Regardless of the time of year, the threat of inclement weather can happen at any time. Winter storms with bone-chilling, frigid temperatures, and tornadoes, floods, thunderstorms, hurricanes or even earthquakes — are all real possibilities.
Such inclement weather can be a disruptive force in just about any aspect of everyday life, but non-emergency medical transportation is a particular concern for many.
Furthermore, inclement weather can wreak havoc on NEMT managers' IT infrastructure, impacting their fundamental operability. When disaster strikes, are you sure your NEMT manager will be able to continue service uninterrupted?
Inclement weather poses significant threat to NEMT services
Whether it’s heavy rainfall, hail, microbursts or buffeting hurricane-force winds, weather can impede NEMT services and leave members struggling to make travel arrangements, arrive at their appointments on time and even get back home safely.
Drivers may be unprepared - or unwilling - to drive on unclear roads riddled with toppled tree tops, broken branches, flooded intersections or even severed power lines, creating significant vehicle shortages. Downed power lines and phone lines can easily cause call, data or operating center outages, taking scheduling platforms offline as well as preventing members from making appointments over the phone.
Modern NEMT managers rely on data centers to host user-facing platforms like mobile apps and online scheduling portals to assist beneficiaries. However, those facilities are at risk for power and network outages when severe weather affects their area. A 2016 Ponemon Institute study revealed that weather-related incidents were among the top five causes of unplanned data center outages.
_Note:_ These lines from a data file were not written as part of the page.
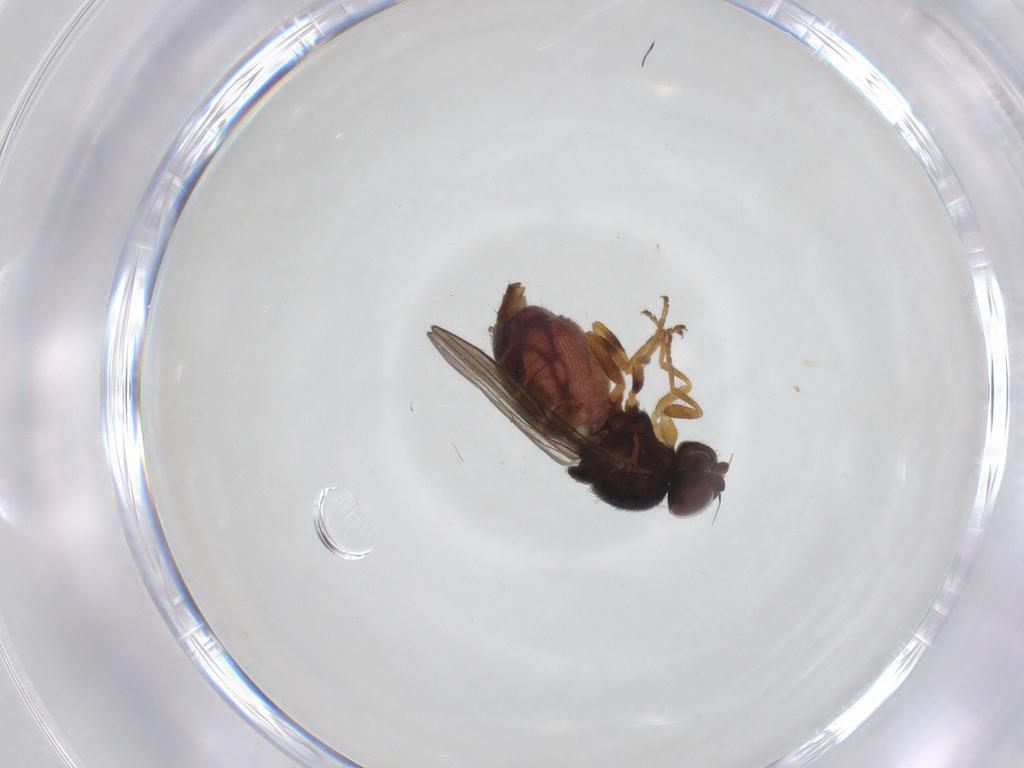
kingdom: Animalia
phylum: Arthropoda
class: Insecta
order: Diptera
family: Chloropidae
The most common culprit? Uninterrupted power supply failure. It just goes to show how important it is for your NEMT manager to have a contingency plan in place in case inclement weather brings down its primary operating center or causes any kind of network or service disruption.
Disaster recovery plans must be rigorously tested
Ask yourself: If your NEMT manager's call center lost power or network connectivity, would it be able to continue supporting your beneficiaries? Locally based non-emergency medical transportation brokers often rely on a single data or call center for all of their ride scheduling, driver assignment and support needs. In the event of an unforeseen weather event or disruptive incident, they may not have a reliable disaster recovery plan to maintain service while maintenance and repair work occurs.
It's true that the vast majority of companies have some kind of disaster recovery plan in place — 95%, according to Spiceworks— but not all of them actually audit and assess those contingencies to ensure they execute flawlessly. Approximately one-quarter of organizations never test their disaster recovery plans, and 14% only do so every few years. When disaster strikes, there's little room for error, and NEMT managers that cannot guarantee smooth service delivery while riding out the storm could be a liability.
Medicaid organizations and MCOs should not hold out hope that their NEMT broker will never experience such an outage, as recent research suggests data center downtime is more common than previously thought. A 2018 Uptime Institute study revealed that 31 percent of organizations had experienced some form of IT disruption in the past year. It's better to assume the worst and plan accordingly than face the consequences of unexpected operational failure.
Crafting a reliable disaster recovery plan
LogistiCare has thoroughly mapped out disaster recovery plans for all operating centers across the United States. Those contingencies have been tested repeatedly and often to prepare that systems failover as expected without resulting in service disruption. There are no surprises because every reasonably possible contingency has been anticipated and responses have been assessed and codified for efficient execution.
LogistiCare's nationwide footprint makes it that much easier for call center responsibilities to fail over to another facility that sits safely out of harm's way. If a winter storm, tornado or hurricane knocks out power at one of LogistiCare's sites, there are several operating centers that can pick up the slack in other parts of the country. With seamless failover capabilities, members may not even notice that their local call center is experiencing technical difficulties.
In extreme cases, where roads are difficult to navigate for even the most skilled drivers, LogistiCare can accommodate patients who absolutely must get to their appointments. Dialysis sessions, for instance, cannot be missed without putting a patient's health at great risk. LogistiCare has agreements in place with state and local emergency support services all throughout the U.S. to provide emergency transport in extremely urgent cases and has even helped evacuate members to locations where they can receive critical medical treatments.
Bad weather, power outages and network connectivity issues are no excuse for NEMT managers to suspend operations and leave patients in the lurch. LogistiCare's vast IT infrastructure has the comprehensive safeguards and contingency plans needed to provide reliable non-emergency medical transportation solutions even in the most difficult weather.